[[ Data shown open ]]

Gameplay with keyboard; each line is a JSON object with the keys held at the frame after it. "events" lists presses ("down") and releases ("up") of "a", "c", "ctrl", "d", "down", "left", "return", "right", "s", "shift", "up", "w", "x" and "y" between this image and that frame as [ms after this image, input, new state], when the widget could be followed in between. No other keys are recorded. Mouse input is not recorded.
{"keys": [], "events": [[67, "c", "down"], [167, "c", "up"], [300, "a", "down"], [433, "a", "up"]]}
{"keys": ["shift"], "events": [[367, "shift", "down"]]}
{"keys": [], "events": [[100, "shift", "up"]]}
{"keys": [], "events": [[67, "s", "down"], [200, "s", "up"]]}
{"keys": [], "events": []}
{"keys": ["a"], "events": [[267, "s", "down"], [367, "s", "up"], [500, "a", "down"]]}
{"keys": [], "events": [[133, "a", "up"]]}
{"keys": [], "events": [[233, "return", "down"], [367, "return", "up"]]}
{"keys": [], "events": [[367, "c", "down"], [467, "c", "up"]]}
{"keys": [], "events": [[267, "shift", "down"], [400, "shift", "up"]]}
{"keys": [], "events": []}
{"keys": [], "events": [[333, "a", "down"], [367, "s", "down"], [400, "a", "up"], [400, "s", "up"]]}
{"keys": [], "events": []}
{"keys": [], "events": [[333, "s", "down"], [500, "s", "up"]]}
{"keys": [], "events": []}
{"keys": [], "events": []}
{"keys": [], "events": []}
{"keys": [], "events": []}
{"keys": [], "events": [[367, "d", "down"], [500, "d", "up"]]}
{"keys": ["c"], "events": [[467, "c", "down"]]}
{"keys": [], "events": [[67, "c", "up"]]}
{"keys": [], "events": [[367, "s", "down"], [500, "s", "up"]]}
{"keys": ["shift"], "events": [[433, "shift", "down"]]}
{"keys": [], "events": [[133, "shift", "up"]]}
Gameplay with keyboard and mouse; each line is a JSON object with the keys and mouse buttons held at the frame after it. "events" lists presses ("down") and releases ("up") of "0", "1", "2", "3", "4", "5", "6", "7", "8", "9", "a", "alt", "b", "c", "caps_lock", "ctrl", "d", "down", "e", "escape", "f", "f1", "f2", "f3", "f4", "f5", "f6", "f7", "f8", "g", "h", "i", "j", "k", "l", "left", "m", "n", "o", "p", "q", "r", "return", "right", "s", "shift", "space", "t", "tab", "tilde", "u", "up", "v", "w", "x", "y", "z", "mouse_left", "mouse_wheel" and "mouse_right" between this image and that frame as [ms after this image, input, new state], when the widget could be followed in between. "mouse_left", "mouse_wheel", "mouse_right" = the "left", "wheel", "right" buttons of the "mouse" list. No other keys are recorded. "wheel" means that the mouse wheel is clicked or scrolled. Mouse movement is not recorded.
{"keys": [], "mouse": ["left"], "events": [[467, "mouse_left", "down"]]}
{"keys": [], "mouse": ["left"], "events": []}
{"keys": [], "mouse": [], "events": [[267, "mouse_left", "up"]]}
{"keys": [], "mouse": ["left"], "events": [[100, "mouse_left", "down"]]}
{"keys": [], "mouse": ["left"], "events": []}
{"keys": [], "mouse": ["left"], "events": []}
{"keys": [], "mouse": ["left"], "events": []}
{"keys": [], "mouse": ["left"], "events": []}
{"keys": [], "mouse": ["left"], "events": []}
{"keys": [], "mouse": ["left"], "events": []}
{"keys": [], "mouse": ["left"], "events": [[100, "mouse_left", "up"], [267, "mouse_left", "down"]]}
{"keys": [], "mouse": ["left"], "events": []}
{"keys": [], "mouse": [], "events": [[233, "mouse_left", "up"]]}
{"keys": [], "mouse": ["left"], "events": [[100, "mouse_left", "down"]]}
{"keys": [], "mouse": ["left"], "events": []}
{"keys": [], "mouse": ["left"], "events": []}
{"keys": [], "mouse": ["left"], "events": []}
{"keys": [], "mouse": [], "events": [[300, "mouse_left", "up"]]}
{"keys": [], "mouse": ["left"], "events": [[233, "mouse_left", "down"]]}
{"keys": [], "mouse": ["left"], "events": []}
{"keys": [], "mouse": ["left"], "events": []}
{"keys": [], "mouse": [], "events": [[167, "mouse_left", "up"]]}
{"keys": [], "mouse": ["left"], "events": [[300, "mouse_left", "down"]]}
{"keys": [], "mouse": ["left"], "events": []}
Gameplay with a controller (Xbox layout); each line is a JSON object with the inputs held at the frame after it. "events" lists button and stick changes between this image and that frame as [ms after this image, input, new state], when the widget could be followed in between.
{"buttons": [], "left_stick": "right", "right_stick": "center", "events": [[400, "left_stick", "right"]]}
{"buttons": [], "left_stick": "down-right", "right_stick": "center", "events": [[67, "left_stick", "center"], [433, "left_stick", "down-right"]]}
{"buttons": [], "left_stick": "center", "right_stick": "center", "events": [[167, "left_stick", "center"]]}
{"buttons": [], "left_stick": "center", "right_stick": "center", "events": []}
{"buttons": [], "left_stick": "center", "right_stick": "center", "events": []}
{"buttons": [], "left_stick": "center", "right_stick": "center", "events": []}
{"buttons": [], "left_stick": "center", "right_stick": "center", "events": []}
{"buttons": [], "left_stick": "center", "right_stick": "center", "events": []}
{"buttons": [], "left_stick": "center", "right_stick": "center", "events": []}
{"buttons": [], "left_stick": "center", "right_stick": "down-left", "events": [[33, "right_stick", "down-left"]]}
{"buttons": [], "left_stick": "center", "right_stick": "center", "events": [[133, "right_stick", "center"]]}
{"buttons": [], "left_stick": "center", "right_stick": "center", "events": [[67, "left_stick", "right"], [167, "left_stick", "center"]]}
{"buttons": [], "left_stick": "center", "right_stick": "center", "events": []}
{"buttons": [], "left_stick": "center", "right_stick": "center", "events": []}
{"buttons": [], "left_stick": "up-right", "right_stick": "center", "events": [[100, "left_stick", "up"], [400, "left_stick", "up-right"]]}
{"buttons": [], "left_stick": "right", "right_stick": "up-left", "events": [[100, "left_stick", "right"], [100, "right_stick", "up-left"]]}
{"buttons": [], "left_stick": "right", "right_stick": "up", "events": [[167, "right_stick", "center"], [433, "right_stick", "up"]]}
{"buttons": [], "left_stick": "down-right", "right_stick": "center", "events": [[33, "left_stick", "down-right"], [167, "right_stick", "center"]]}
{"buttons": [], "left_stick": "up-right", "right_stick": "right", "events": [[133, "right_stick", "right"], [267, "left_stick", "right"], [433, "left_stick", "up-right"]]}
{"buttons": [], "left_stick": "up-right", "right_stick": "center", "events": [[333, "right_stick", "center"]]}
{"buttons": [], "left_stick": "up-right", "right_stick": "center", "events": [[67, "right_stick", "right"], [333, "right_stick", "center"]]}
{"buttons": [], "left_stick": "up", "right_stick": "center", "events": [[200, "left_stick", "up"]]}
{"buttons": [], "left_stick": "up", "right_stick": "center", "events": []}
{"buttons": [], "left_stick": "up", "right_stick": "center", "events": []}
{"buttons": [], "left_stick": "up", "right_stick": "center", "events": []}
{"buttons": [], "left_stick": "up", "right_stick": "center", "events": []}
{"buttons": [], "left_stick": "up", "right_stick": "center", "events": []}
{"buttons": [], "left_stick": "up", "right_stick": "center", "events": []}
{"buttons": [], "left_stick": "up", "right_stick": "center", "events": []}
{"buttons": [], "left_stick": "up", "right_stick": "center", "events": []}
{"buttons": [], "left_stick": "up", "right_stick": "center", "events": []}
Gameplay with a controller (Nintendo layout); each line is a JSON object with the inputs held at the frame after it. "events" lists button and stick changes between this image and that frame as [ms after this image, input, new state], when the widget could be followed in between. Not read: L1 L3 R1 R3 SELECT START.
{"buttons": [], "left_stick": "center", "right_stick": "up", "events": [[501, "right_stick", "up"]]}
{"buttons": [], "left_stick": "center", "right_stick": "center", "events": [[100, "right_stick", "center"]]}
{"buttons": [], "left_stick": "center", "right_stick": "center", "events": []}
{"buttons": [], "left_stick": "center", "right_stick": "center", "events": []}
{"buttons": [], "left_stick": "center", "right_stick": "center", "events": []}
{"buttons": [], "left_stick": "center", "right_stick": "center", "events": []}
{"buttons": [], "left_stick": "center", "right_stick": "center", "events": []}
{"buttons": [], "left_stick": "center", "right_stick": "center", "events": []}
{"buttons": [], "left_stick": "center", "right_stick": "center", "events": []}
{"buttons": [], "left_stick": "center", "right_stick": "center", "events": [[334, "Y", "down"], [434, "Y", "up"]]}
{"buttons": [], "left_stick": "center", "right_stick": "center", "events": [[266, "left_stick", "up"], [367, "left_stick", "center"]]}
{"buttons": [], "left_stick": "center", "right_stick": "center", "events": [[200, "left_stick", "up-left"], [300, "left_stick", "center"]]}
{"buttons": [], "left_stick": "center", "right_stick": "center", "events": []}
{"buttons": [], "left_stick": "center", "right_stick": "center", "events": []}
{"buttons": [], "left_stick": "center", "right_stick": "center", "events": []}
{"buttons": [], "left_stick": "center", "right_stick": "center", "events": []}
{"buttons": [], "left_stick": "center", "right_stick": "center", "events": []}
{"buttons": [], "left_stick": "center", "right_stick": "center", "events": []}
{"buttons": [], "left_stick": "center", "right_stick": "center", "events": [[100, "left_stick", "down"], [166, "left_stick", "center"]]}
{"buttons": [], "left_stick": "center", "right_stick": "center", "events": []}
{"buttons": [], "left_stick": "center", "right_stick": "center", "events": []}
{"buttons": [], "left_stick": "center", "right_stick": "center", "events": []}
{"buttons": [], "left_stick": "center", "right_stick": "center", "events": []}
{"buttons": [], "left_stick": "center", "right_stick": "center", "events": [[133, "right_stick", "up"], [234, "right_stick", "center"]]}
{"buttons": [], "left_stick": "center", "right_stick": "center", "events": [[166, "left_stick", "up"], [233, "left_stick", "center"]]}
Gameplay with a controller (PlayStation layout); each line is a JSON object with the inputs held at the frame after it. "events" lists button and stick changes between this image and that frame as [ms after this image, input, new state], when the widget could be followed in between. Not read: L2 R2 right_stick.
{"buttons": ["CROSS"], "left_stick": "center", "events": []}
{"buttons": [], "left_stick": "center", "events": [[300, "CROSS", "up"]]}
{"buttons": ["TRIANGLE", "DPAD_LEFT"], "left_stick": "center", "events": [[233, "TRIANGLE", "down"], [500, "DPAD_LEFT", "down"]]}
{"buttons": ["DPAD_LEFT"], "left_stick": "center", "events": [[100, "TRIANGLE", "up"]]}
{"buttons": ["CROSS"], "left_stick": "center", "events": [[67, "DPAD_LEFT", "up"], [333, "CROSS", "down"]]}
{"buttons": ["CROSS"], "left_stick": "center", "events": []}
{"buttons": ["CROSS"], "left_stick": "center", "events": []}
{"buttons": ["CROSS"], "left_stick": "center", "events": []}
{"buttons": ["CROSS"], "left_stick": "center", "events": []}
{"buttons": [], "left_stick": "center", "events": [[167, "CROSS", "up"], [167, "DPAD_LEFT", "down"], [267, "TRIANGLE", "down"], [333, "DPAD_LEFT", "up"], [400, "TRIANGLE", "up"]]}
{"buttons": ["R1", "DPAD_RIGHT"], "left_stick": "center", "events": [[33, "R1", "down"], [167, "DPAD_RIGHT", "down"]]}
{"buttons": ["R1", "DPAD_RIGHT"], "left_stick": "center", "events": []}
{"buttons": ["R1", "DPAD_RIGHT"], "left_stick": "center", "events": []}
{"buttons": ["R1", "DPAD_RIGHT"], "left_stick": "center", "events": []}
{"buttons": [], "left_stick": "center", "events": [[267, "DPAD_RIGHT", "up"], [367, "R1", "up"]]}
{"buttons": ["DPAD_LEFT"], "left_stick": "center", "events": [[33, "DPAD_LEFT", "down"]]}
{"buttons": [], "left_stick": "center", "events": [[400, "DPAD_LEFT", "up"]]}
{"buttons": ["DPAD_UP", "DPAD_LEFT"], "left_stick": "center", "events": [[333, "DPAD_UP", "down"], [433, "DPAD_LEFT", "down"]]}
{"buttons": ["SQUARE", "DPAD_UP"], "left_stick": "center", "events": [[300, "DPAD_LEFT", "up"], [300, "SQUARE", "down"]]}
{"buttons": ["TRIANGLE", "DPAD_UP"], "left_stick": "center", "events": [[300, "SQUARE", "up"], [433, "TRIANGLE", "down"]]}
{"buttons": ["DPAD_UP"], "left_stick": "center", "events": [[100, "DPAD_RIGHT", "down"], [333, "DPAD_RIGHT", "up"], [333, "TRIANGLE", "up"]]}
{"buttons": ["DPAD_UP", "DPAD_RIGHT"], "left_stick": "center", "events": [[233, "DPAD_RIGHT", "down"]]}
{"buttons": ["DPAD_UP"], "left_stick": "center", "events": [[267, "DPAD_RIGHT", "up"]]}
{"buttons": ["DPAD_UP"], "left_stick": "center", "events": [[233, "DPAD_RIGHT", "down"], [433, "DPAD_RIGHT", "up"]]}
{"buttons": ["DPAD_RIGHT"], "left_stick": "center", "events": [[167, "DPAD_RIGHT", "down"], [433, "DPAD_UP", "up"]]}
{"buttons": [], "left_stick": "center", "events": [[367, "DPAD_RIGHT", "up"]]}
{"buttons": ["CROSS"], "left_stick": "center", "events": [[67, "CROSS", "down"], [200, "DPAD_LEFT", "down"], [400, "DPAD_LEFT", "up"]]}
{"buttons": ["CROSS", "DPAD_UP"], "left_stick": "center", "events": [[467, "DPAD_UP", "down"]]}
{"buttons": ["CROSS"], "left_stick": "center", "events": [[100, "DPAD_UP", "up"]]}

[[ Data shown closed ]]

Work to be completed
Extract all lines from the data in which "read" is found.

Written answer
Gameplay with a controller (Nintendo layout); each line is a JSON object with the inputs held at the frame after it. "events" lists button and stick changes between this image and that frame as [ms after this image, input, new state], when the widget could be followed in between. Not read: L1 L3 R1 R3 SELECT START.
Gameplay with a controller (PlayStation layout); each line is a JSON object with the inputs held at the frame after it. "events" lists button and stick changes between this image and that frame as [ms after this image, input, new state], when the widget could be followed in between. Not read: L2 R2 right_stick.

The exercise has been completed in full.